» **Material for the task**

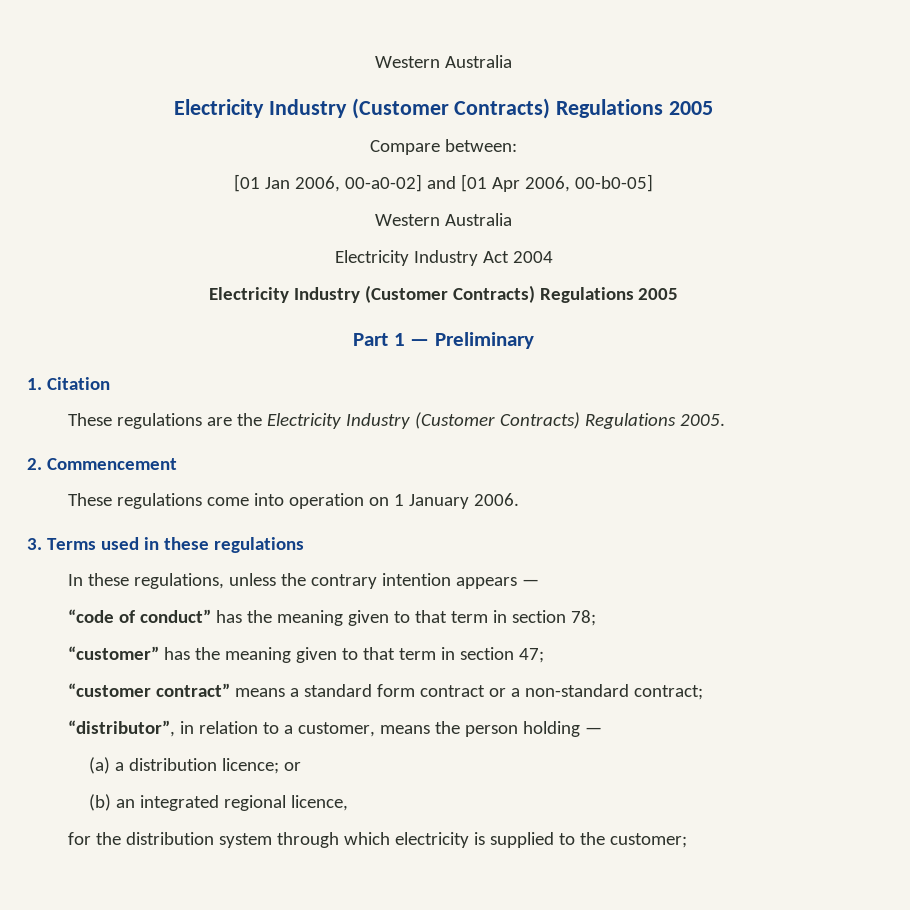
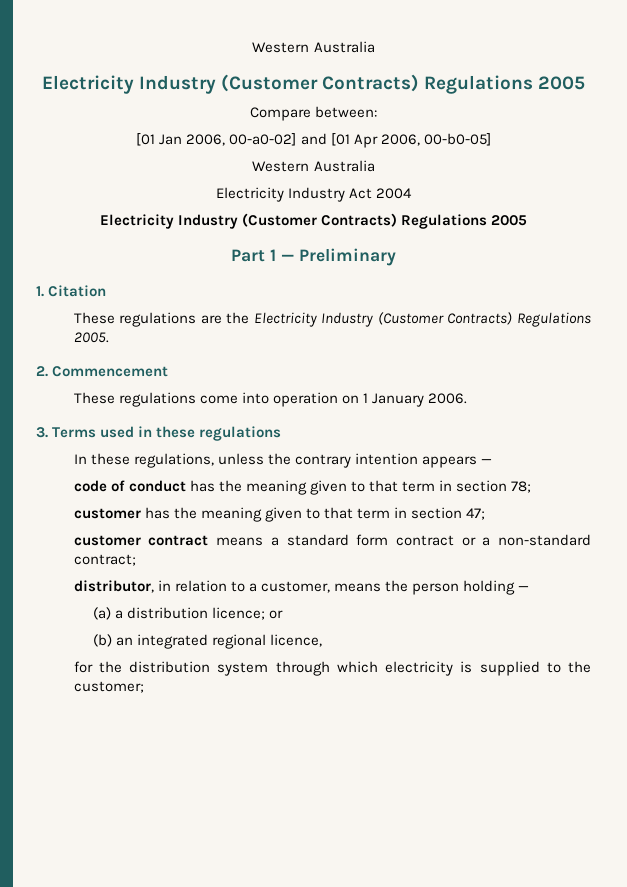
[68,609,212,623] “code of conduct” -> [73,480,186,492] code of conduct
[68,646,160,660] “customer” -> [73,508,141,519] customer
[68,683,231,697] “customer contract” -> [73,535,209,546] customer contract
[68,720,176,737] “distributor”, -> [73,580,154,593] distributor,

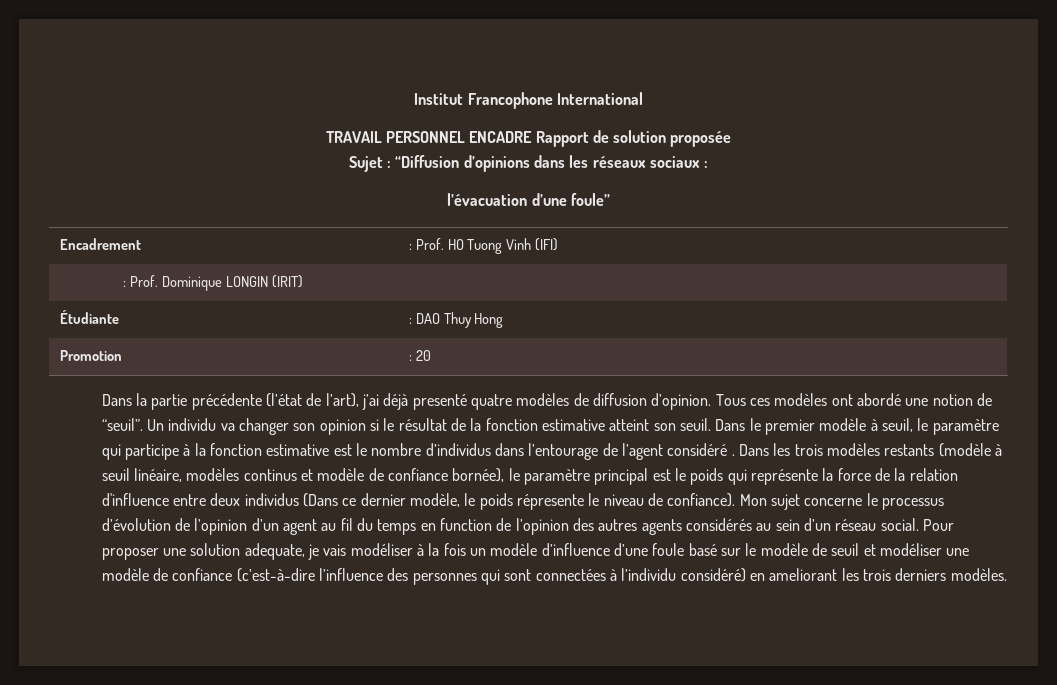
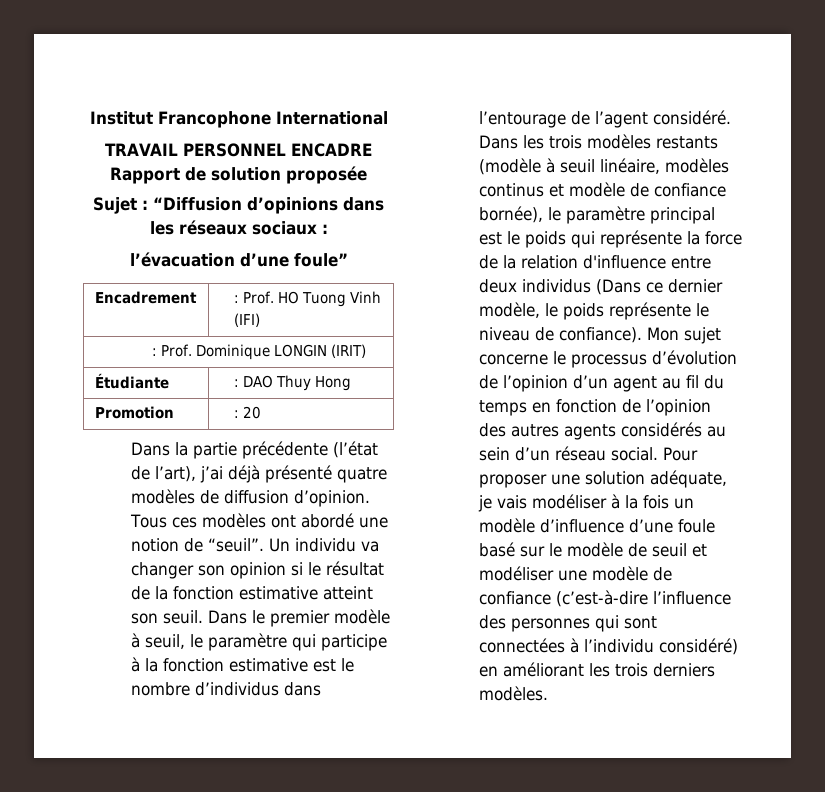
[412,394,467,410] presenté -> [264,465,332,483] présenté
[667,443,735,456] considéré . -> [652,110,731,125] considéré.
[517,494,585,510] répresente -> [608,302,691,320] représente
[440,518,493,531] function -> [555,399,617,413] fonction
[244,543,305,560] adequate, -> [649,470,727,488] adéquate,
[769,568,838,581] ameliorant -> [502,662,584,677] améliorant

» **About this exercise**
Print the material above once more, exactly, minus the pictures.

» **Output for this task**
[68,609,212,623] “code of conduct” -> [73,480,186,492] code of conduct
[68,646,160,660] “customer” -> [73,508,141,519] customer
[68,683,231,697] “customer contract” -> [73,535,209,546] customer contract
[68,720,176,737] “distributor”, -> [73,580,154,593] distributor,

[412,394,467,410] presenté -> [264,465,332,483] présenté
[667,443,735,456] considéré . -> [652,110,731,125] considéré.
[517,494,585,510] répresente -> [608,302,691,320] représente
[440,518,493,531] function -> [555,399,617,413] fonction
[244,543,305,560] adequate, -> [649,470,727,488] adéquate,
[769,568,838,581] ameliorant -> [502,662,584,677] améliorant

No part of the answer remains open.